Nella sua edizione del 20 marzo il domenicale gratuito Il Caffè ha dedicato ampio spazio alla scuola, prendendo le mosse dal “famoso” sciopero al contrario che sarebbe andato in scena di lì a qualche giorno. Evito intenzionalmente di dire la mia sulla manifestazione più o meno massmediatica e sindacale del 23 marzo, alla vigilia delle vacanze pasquali: per tre mesi abbiamo letto di tutto, nel bene e nel male. Rammento solo che, negli ultimi vent’anni, il giorno di congedo supplementare per i docenti (e degli impiegati dello Stato in genere), deciso per compensare qualche misura di contenimento salariale, è stato frequente, senza che a nessuno saltasse in mente di inventare scioperi al contrario o altre amenità. Per quel che ricordo, non usciva neanche una striminzita lettera ai giornali: un giorno in più di vacanza non scocciava a nessuno.
È stato giusto gridare di nuovo Giù le mani dalla scuola pubblica e obbligatoria. È capita e concordo, ci mancherebbe.
Torno al Caffè di domenica 20 marzo. In prima pagina, nel consueto spazio dell’editoriale, ecco una lettera aperta di Manuele Bertoli, direttore del DECS, Cari professori, cari studenti io vi dico che…, un testo accorato che, per quello che può contare, mi sento di sottoscrivere quasi integralmente. A seguire, alle pagine 2 e 3, ecco un florilegio di contributi d’ogni genere e competenza (si possono leggere le due pagine nell’edizione e-paper del Caffè del 20 marzo, con l’accortezza di scegliere l’edizione del 20 marzo 2016).
La settimana precedente mi aveva contattato il giornalista Ezio Rocchi Balbi, che ha curato il servizio e che ha introdotto il tema con un articolo intitolato La scuola si è rivoltata, “esami” più difficili per il ministro Bertoli. Con Rocchi Balbi siamo rimasti al telefono per circa un quarto d’ora. Nell’articolo è uscita questa sintesi:
«Devo riconoscere che mai avevo visto un ministro come Bertoli così a contatto con le scuole.

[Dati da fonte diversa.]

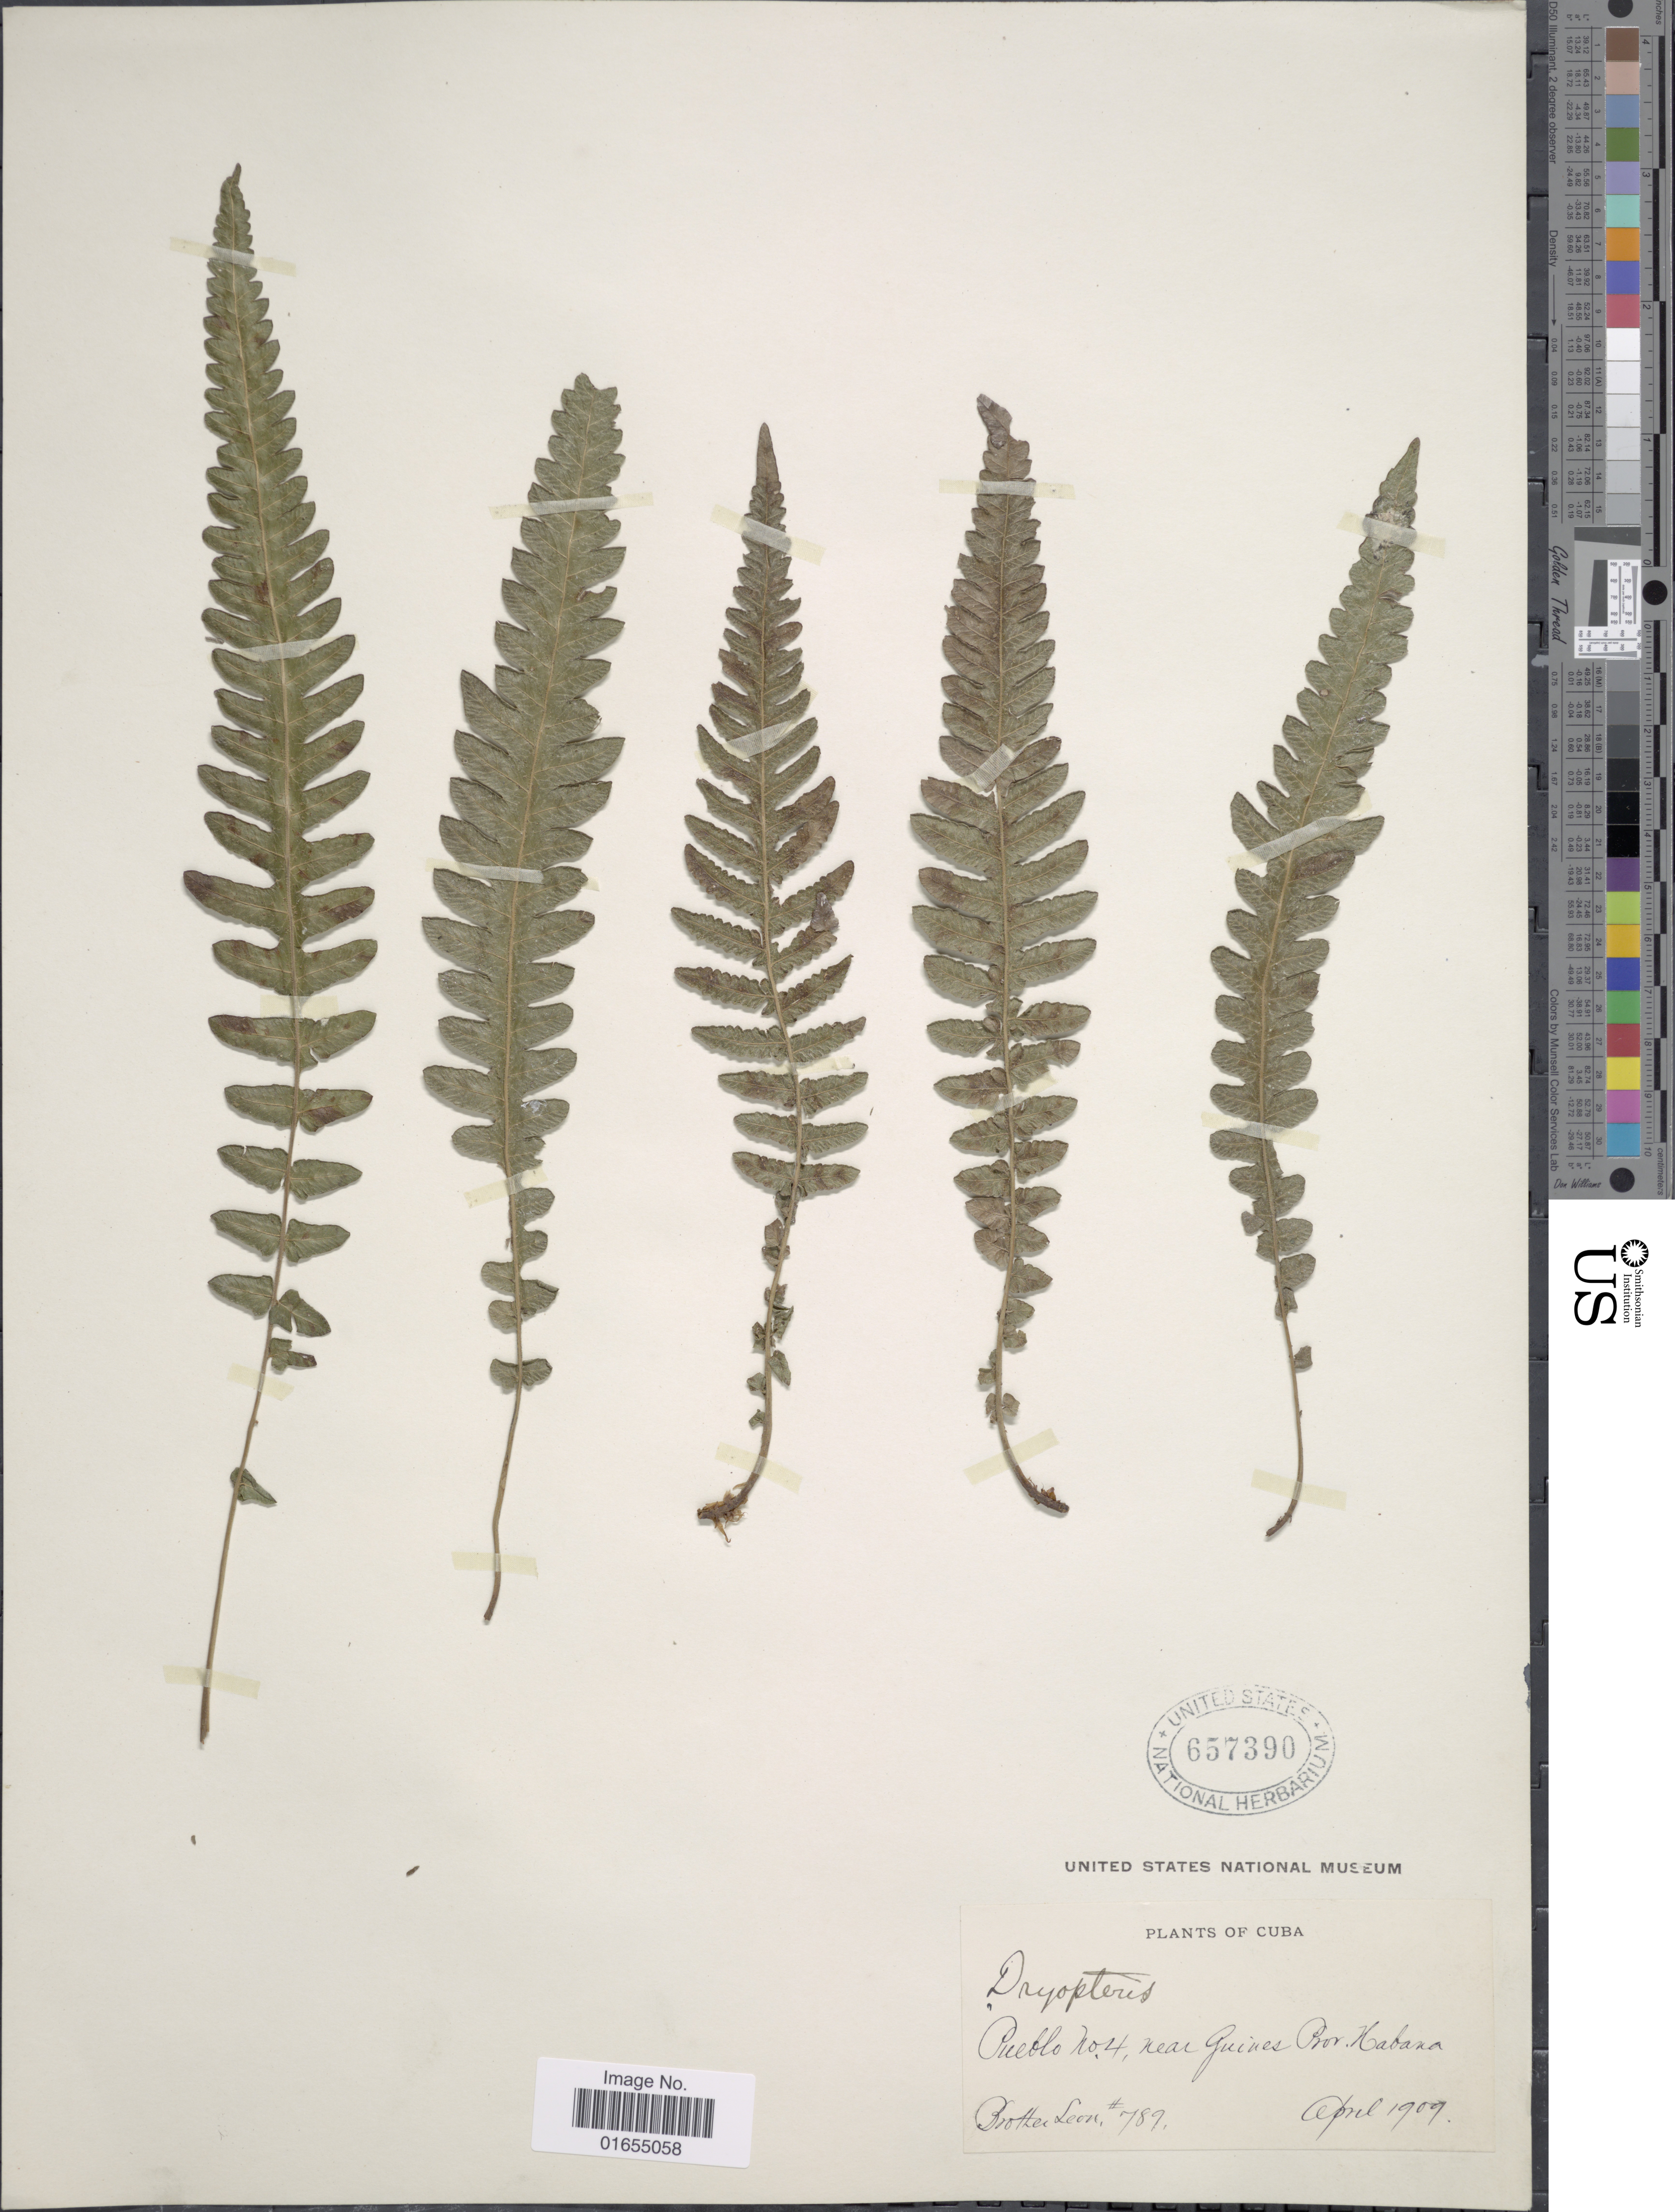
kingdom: Plantae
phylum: Tracheophyta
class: Polypodiopsida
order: Polypodiales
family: Thelypteridaceae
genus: Goniopteris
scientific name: Goniopteris sclerophylla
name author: (Poepp.) C.V. Morton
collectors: Bro. León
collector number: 789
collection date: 1909-04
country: Cuba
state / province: La Habana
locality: Pueblo no. 4, near Guines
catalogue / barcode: US 657390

Tanto di cappello – sottolinea Adolfo Tomasini, ex direttore delle scuole comunali di Locarno. Ma il disagio dei docenti continuerà fino a quando non si eliminerà un peccato originale che incide su tutti i nodi della scuola, dalle competenze all’educazione civica fino all’ora religione: bisogna decidere se la scuola deve selezionare o formare».
Naturalmente poteva andar peggio, ma quando si parla coi giornalisti bisogna sempre essere consapevoli che quel che si dice può essere riportato alla lettera e sembrare l’esatto contrario di quel che era l’intenzione. Qualcuno, forse il solito Andreotti, disse una volta che una smentita è una notizia data due volte. In effetti qua non smentisco, mi limito a dire che mi è andata bene: un quarto d’ora di colloquio è finito in una sessantina di parole, onore alle doti di sintesi del giornalista.
Poi, però, ecco, a seguire, un commento di Bertoli, riferito alla mia domanda – selezionare o formare? – domanda un poco retorica, ne convengo:
«In realtà è una scelta già fatta con la riforma scolastica del 1990 e ora, semmai, si tratta di concretizzarla – replica Bertoli. Il mio concetto di una scuola dell’obbligo sempre più inclusiva è conclamato […]».
Che sia ora di concretizzare l’arcaica Legge della scuola è possibile e gradito, a oltre cinque lustri di distanza. Che sia possibile realizzare quelle nobili finalità lasciando tutto il resto immutato mi sembra un po’ azzardato. Che l’attuale parlamento abbia la lucidità per farlo, e per farlo senza cedere ai richiami seducenti delle sirene populiste (con buone ricadute elettorali), lo escludo.
Ho scritto più volte che la riforma scolastica del 1990 è rimasta per tanti versi sulla carta. Tenuto conto della gestazione, dalla durata geologica, e del contesto storico e politico in cui la Legge della scuola del 1990 ha visto la luce, avevo scritto un articoletto, sul Corriere del Ticino, in occasione del suo ventesimo compleanno: «Una legge della scuola incartapecorita». E anche sul tema dell’inclusione avevo pubblicato qualche riflessione in questo sito, circa un anno e mezzo fa: «L’inclusione tra sogni e realtà».
Quindi sì, continuo a essere convinto che la scuola dell’obbligo debba finalmente scegliere da che parte stare. A mente mia c’è bisogno di qualche alleggerimento e di tanta serenità nel corso di tutta la durata della scuola dell’obbligo. Per le competizioni feroci ci sarà tempo una vita.